Volunteers help stranded animals

  • Breaking
  • 24/06/2013

Hundreds of volunteers have answered the call from Otago farmers to help rescue animals stranded in thick snow.

Drifts of up to 2m deep have left stock stuck high on sheep and cattle stations, but help fought its way to around 40 farms across Central Otago and the Maniototo.

It's slow, gruelling, frustrating work. And snow-raking's a new challenge for the volunteers, stomping out an exit track for sheep stranded in the snow high at Longlands Station.

"It's hard yakka. It's hard on the old quads, no footy on the weekend though," says Sam Miller, Ranfurly snow-raking volunteer.

Taken by helicopter up into the mountains, workers began the tough task of creating a narrow track in the waist-deep snow, cutting and stomping out a channel for the sheep who haven't eaten for days.

"You can't get feed into here. We've got to mob them up first, get them out as low as we can to where they can be fed," says Kevahn Stringer, another volunteer with Ranfurly.

A second team followed behind with sheep dogs, trying to usher the freezing animals down to clearer pastures.

Farmers said they were grateful for the volunteer army.

"Guys have come from all over the show to help, so we're probably more fortunate than other people at the moment," said Longlands Station farmer, Logan Dowling. "By today we should have most of our sheep down and fed."

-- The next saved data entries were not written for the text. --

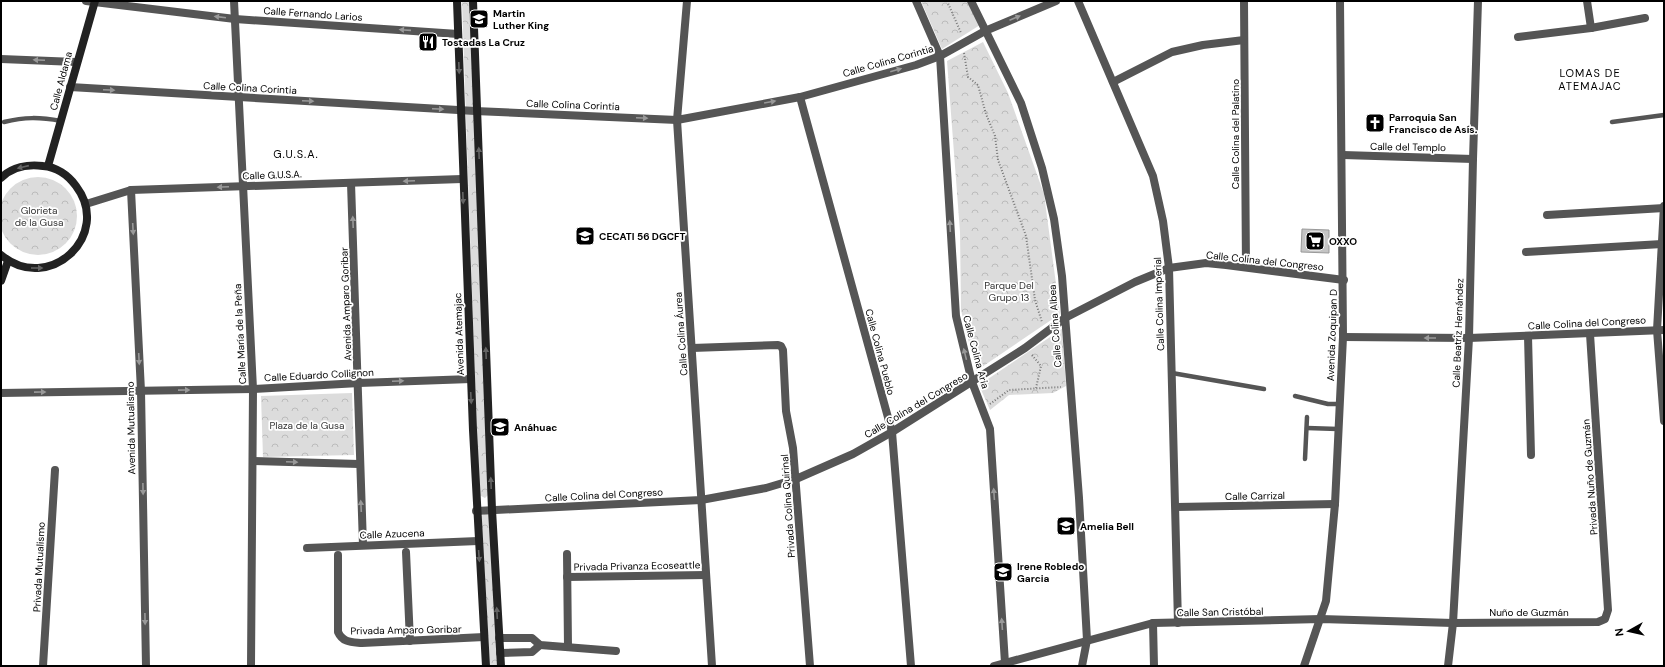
<svg xmlns="http://www.w3.org/2000/svg" width="1665" height="667" font-family="'DM Sans',sans-serif">
  <defs>
    <pattern id="forest-crowns" width="20" height="18" patternUnits="userSpaceOnUse"><rect width="20" height="18" fill="#dcdcdc"/><path d="M2 6a3 3 0 1 1 6 0M12 15a3 3 0 1 1 6 0" fill="none" stroke="#bbb"/></pattern>
  </defs>
  <rect width="100%" height="100%" fill="#fff"/>
  <g fill="url(#forest-crowns)">
    <polygon points="462,1 473,1 490,493 485,498 479,495"/>
    <polygon points="921,1 968,1 980,25 942,49"/>
    <polygon points="983,42 1008,93 1044,194 1060,314 976,371 961,310 960,232 947,61"/>
    <circle cx="38" cy="216" r="39"/>
    <polygon points="1062,329 1066,386 1053,393 1009,395 990,410 979,385"/>
    <polygon points="352,393 354,455 263,457 261,396"/>
    <polygon points="486,513 491,516 499,666 490,666 481,516"/>
  </g>
  <polygon fill="#c4c4c4" stroke="#999" points="1302,229 1329,230 1329,253 1301,252"/>
  <g fill="none" stroke-linecap="round" stroke-linejoin="round">
    <g stroke="#777" stroke-width="2" stroke-dasharray="1 2" stroke-linecap="butt">
      <polyline points="947,1 961,33"/>
      <polyline points="964,53 968,77 978,85 986,114 995,136 998,160 1026,236 1035,300 1042,322"/>
      <polyline points="1032,355 1041,366 1036,388"/>
      <polyline points="990,404 1009,390 1061,387"/>
    </g>
    <g stroke="#555" stroke-width="4.5">
      <path d="M4 122C25 117 39 117 61 121"/>
      <polyline points="1612,122 1664,115"/>
      <polyline points="1172,373 1264,389"/>
      <polyline points="1295,396 1328,404 1340,404"/>
      <polyline points="1307,428 1338,429"/>
      <polyline points="1305,459 1307,417"/>
    </g>
    <g stroke="#555" stroke-width="8">
      <polyline points="86,1 235,19 458,34"/>
      <polyline points="234,1 253,389 251,666"/>
      <polyline points="687,1 677,120 712,666"/>
      <polyline points="916,1 940,56 956,316 972,382 990,429 1005,663"/>
      <polyline points="971,1 1021,103 1042,168 1054,219 1062,276 1079,498 1087,640 1082,666"/>
      <polyline points="1078,1 1153,176 1163,221 1169,268 1178,623"/>
      <polyline points="1244,1 1246,267"/>
      <polyline points="1587,1 1591,28"/>
      <polyline points="1518,37 1591,28 1645,18"/>
      <polyline points="1,59 76,62"/>
      <polyline points="1113,82 1172,52 1203,45 1244,40"/>
      <polyline points="70,87 475,111 677,120 800,97 916,65 940,56 985,31 1056,1"/>
      <polyline points="800,97 892,432 911,666"/>
      <polyline points="1343,155 1473,159"/>
      <polyline points="351,183 363,545"/>
      <polyline points="131,190 141,391 146,666"/>
      <polyline points="86,204 131,190 462,179"/>
      <polyline points="1664,206 1657,330 1664,421"/>
      <polyline points="1547,215 1664,208"/>
      <polyline points="1526,252 1662,244"/>
      <polyline points="1528,336 1531,455"/>
      <polyline points="1343,337 1469,338 1664,330"/>
      <polyline points="692,348 778,345 781,346 783,350 786,411 793,448 810,666"/>
      <polyline points="1,393 253,389 359,383 471,379"/>
      <polyline points="253,461 359,464"/>
      <polyline points="1176,507 1335,504"/>
      <polyline points="476,511 701,500 766,488 796,479 853,454 892,432 1025,348 1065,318 1135,282 1169,268 1206,263 1226,265 1344,280"/>
      <polyline points="307,548 478,541"/>
      <polyline points="406,552 410,641"/>
      <polyline points="567,554 568,647"/>
      <path d="M338 555V632C343 643 352 642 362 643L484 637"/>
      <polyline points="567,577 706,575"/>
      <polyline points="1153,623 1154,666"/>
      <polyline points="499,638 532,638 540,645 616,651"/>
      <polyline points="500,653 532,652 540,645"/>
      <polyline points="43,666 55,470"/>
      <polyline points="994,666 1153,623 1321,619 1453,623 1598,622 1605,619 1608,610 1590,334"/>
      <polyline points="1304,666 1326,601 1335,504 1343,337 1340,1"/>
      <polyline points="1448,666 1453,623 1469,338 1473,159 1478,1"/>
    </g>
    <g stroke="#222" stroke-width="8">
      <polyline points="457,1 473,430 486,666"/>
      <polyline points="473,1 492,510 501,666"/>
      <polyline points="48,166 95,1"/>
      <path d="M1 178C12 167 28 164 43 166 56 167 68 175 76 186 113 235 49 295 1 255"/>
      <polyline points="1,281 8,261"/>
    </g>
  </g>
  <defs><path id="oneway-solid" d="M-6-.8H1V-3.2L6.5 0L1 3.2V.8H-6Z"/></defs>
  <g fill="#999">
    <use href="#oneway-solid" transform="translate(220 17) rotate(-173)"/>
    <use href="#oneway-solid" transform="translate(1015 18) rotate(-23)"/>
    <use href="#oneway-solid" transform="translate(405 30) rotate(-176)"/>
    <use href="#oneway-solid" transform="translate(39 60) rotate(-178)"/>
    <use href="#oneway-solid" transform="translate(896 70) rotate(-16)"/>
    <use href="#oneway-solid" transform="translate(109 90) rotate(3)"/>
    <use href="#oneway-solid" transform="translate(308 101) rotate(3)"/>
    <use href="#oneway-solid" transform="translate(770 102) rotate(-10)"/>
    <use href="#oneway-solid" transform="translate(438 109) rotate(3)"/>
    <use href="#oneway-solid" transform="translate(642 118) rotate(2)"/>
    <use href="#oneway-solid" transform="translate(409 181) rotate(178)"/>
    <use href="#oneway-solid" transform="translate(223 187) rotate(178)"/>
    <use href="#oneway-solid" transform="translate(353 222) rotate(-92)"/>
    <use href="#oneway-solid" transform="translate(950 226) rotate(-93)"/>
    <use href="#oneway-solid" transform="translate(133 229) rotate(87)"/>
    <use href="#oneway-solid" transform="translate(1430 338) rotate(-180)"/>
    <use href="#oneway-solid" transform="translate(965 354) rotate(-104)"/>
    <use href="#oneway-solid" transform="translate(139 359) rotate(87)"/>
    <use href="#oneway-solid" transform="translate(398 381) rotate(-2)"/>
    <use href="#oneway-solid" transform="translate(184 390) rotate(-1)"/>
    <use href="#oneway-solid" transform="translate(40 392) rotate(-1)"/>
    <use href="#oneway-solid" transform="translate(292 462) rotate(2)"/>
    <use href="#oneway-solid" transform="translate(143 489) rotate(89)"/>
    <use href="#oneway-solid" transform="translate(994 494) rotate(-94)"/>
    <use href="#oneway-solid" transform="translate(361 506) rotate(-93)"/>
    <use href="#oneway-solid" transform="translate(145 619) rotate(89)"/>
    <use href="#oneway-solid" transform="translate(1002 624) rotate(-94)"/>
  </g>
  <g fill="#646464">
    <use href="#oneway-solid" transform="translate(459 68) rotate(88)"/>
    <use href="#oneway-solid" transform="translate(479 153) rotate(-92)"/>
    <use href="#oneway-solid" transform="translate(23 167) rotate(167)"/>
    <use href="#oneway-solid" transform="translate(463 198) rotate(88)"/>
    <use href="#oneway-solid" transform="translate(37 268)"/>
    <use href="#oneway-solid" transform="translate(486 353) rotate(-92)"/>
    <use href="#oneway-solid" transform="translate(471 398) rotate(87)"/>
    <use href="#oneway-solid" transform="translate(491 483) rotate(-92)"/>
    <use href="#oneway-solid" transform="translate(479 556) rotate(86)"/>
    <use href="#oneway-solid" transform="translate(497 613) rotate(-93)"/>
  </g>
  <defs>
    <symbol id="school-square" viewBox="-11 -11 22 22"><rect x="-9" y="-9" width="18" height="18" rx="4" fill="#000" stroke="#fff"/><path d="M0-5L7-2L0 1L-7-2ZM-4 1L0 2.5L4 1V4Q0 6-4 4Z" fill="#fff"/></symbol>
    <symbol id="restaurant-square" viewBox="-11 -11 22 22"><rect x="-9" y="-9" width="18" height="18" rx="4" fill="#000" stroke="#fff"/><path d="M-5-6h1v4h1v-4h1v4h1v-4h1v5L-1.5 .5V6h-2V.5L-5-1ZM5-6V6H3V1.5H1.5Q1.5-4 5-6Z" fill="#fff"/></symbol>
    <symbol id="church-square" viewBox="-11 -11 22 22"><rect x="-9" y="-9" width="18" height="18" rx="4" fill="#000" stroke="#fff"/><path d="M-1.2-6h2.4v3.5h3.3v2.4h-3.3V6h-2.4V-.1h-3.3v-2.4h3.3Z" fill="#fff"/></symbol>
    <symbol id="university-square" viewBox="-11 -11 22 22"><rect x="-9" y="-9" width="18" height="18" rx="4" fill="#000" stroke="#fff"/><path d="M0-5L7-2L0 1L-7-2ZM-4 1L0 2.5L4 1V4Q0 6-4 4Z" fill="#fff"/></symbol>
    <symbol id="supermarket-square" viewBox="-11 -11 22 22"><rect x="-9" y="-9" width="18" height="18" rx="4" fill="#000" stroke="#fff"/><path d="M-6-5.5h2.5l.6 2H6L4.5 2H-2.5L-4.4-4H-6ZM-1.5 3.2a1.3 1.3 0 1 0 .1 0ZM3 3.2a1.3 1.3 0 1 0 .1 0Z" fill="#fff"/></symbol>
  </defs>
  <g fill-rule="evenodd">
    <use href="#school-square" x="468" y="8" width="22" height="22"/>
    <use href="#restaurant-square" x="417" y="31" width="22" height="22"/>
    <use href="#church-square" x="1364" y="112" width="22" height="22"/>
    <use href="#university-square" x="574" y="225" width="22" height="22"/>
    <use href="#supermarket-square" x="1304" y="230" width="22" height="22"/>
    <use href="#school-square" x="489" y="416" width="22" height="22"/>
    <use href="#school-square" x="1055" y="515" width="22" height="22"/>
    <use href="#school-square" x="992" y="561" width="22" height="22"/>
  </g>
  <g text-anchor="middle" dominant-baseline="central" stroke-width="3.5" stroke-linejoin="round" paint-order="stroke">
    <g font-size="10" font-weight="bold" fill="#000" stroke="#fff" text-anchor="start">
      <text x="493" y="13">Martin<tspan x="493" dy="12">Luther King</tspan></text>
      <text x="442" y="42">Tostadas La Cruz</text>
      <text x="1389" y="117">Parroquia San<tspan x="1389" dy="12">Francisco de Asís.</tspan></text>
      <text x="599" y="236">CECATI 56 DGCFT</text>
      <text x="1329" y="241">OXXO</text>
      <text x="514" y="427">Anáhuac</text>
      <text x="1080" y="526">Amelia Bell</text>
      <text x="1017" y="566">Irene Robledo<tspan x="1017" dy="12">Garcia</tspan></text>
    </g>
    <g font-size="10" fill="#000" stroke="#fff">
      <text transform="translate(313 14) rotate(4)">Calle Fernando Larios</text>
      <text transform="translate(888 61) rotate(-16)">Calle Colina Corintia</text>
      <text transform="translate(61 81) rotate(-75)">Calle Aldama</text>
      <text transform="translate(250 88) rotate(3)">Calle Colina Corintia</text>
      <text transform="translate(573 105) rotate(2)">Calle Colina Corintia</text>
      <text transform="translate(1235 134) rotate(-90)">Calle Colina del Palatino</text>
      <text transform="translate(1408 147) rotate(1)">Calle del Templo</text>
      <text transform="translate(272 175) rotate(-2)">Calle G.U.S.A.</text>
      <text transform="translate(1265 261) rotate(6)">Calle Colina del Congreso</text>
      <text transform="translate(346 304) rotate(-92)">Avenida Amparo Goribar</text>
      <text transform="translate(1159 304) rotate(-92)">Calle Colina Imperial</text>
      <text transform="translate(1587 323) rotate(-3)">Calle Colina del Congreso</text>
      <text transform="translate(1055 326) rotate(-94)">Calle Colina Albea</text>
      <text transform="translate(1458 333) rotate(-88)">Calle Beatriz Hernández</text>
      <text transform="translate(240 334) rotate(-93)">Calle María de la Peña</text>
      <text transform="translate(459 334) rotate(-92)">Avenida Atemajac</text>
      <text transform="translate(681 334) rotate(-94)">Calle Colina Áurea</text>
      <text transform="translate(1332 335) rotate(-88)">Avenida Zoquipan D</text>
      <text transform="translate(880 352) rotate(75)">Calle Colina Pueblo</text>
      <text transform="translate(976 352) rotate(75)">Calle Colina Aria</text>
      <text transform="translate(319 375) rotate(-3)">Calle Eduardo Collignon</text>
      <text transform="translate(916 405) rotate(-31)">Calle Colina del Congreso</text>
      <text transform="translate(131 428) rotate(-91)">Avenida Mutualismo</text>
      <text transform="translate(1590 477) rotate(-94)">Privada Nuño de Guzmán</text>
      <text transform="translate(604 495) rotate(-3)">Calle Colina del Congreso</text>
      <text transform="translate(1255 496) rotate(-1)">Calle Carrizal</text>
      <text transform="translate(788 506) rotate(-94)">Privada Colina Quirinal</text>
      <text transform="translate(392 534) rotate(-2)">Calle Azucena</text>
      <text transform="translate(637 566) rotate(-1)">Privada Privanza Ecoseattle</text>
      <text transform="translate(39 567) rotate(-87)">Privada Mutualismo</text>
      <text transform="translate(1220 612) rotate(-1)">Calle San Cristóbal</text>
      <text x="1529" y="612">Nuño de Guzmán</text>
      <text transform="translate(406 630) rotate(-1)">Privada Amparo Goribar</text>
    </g>
    <g font-size="10" fill="#333" stroke="#fff">
      <text x="39" y="210">Glorieta<tspan x="39" dy="12">de la Gusa</tspan></text>
      <text x="1009" y="285">Parque Del<tspan x="1009" dy="12">Grupo 13</tspan></text>
      <text x="307" y="425">Plaza de la Gusa</text>
    </g>
    <g font-size="11" letter-spacing="1" fill="#000" stroke="#fff">
      <text x="1590" y="73">LOMAS DE<tspan x="1590" dy="13">ATEMAJAC</tspan></text>
      <text x="296" y="154">G.U.S.A.</text>
    </g>
  </g>
  <rect width="1665" height="667" fill="none" stroke="#000000" stroke-width="4"/>
  <g transform="translate(1629 631) rotate(262)" stroke="#ffffff" stroke-width="3" paint-order="stroke">
  <path d="M0-3L7 15L0 10L-7 15Z" fill="#000000"/>
  <text y="-6" font-size="11" font-weight="bold" text-anchor="middle" fill="#000000">N</text>
  </g>
</svg>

In nearby Hyde, another crew is flat out "heli-baling", loading up scoop nets with bales of silage, which are dropped by helicopter to hungry mobs of sheep still stuck in remote snowy paddocks.

"Everyone thinks snow's a bit of a novelty, but the novelty soon wears off when you're out here in these sorts of conditions and you've got stock at danger. That's our livelihood," says Philippa O'Neil, of Mt Highlay Station.  

"People that have been here for 70-odd years have never seen it this bad. I think it's breaking records from 1908," said James Peddie of Longdale Station.

The snow is starting to thaw in some places, but with the thick cover and short days, it'll be a while before the grass is truly green for stock.

And now Federated Farmers is calling on hardy snow-raking volunteers further north, as the focus shifts to helping out high country farmers in Canterbury.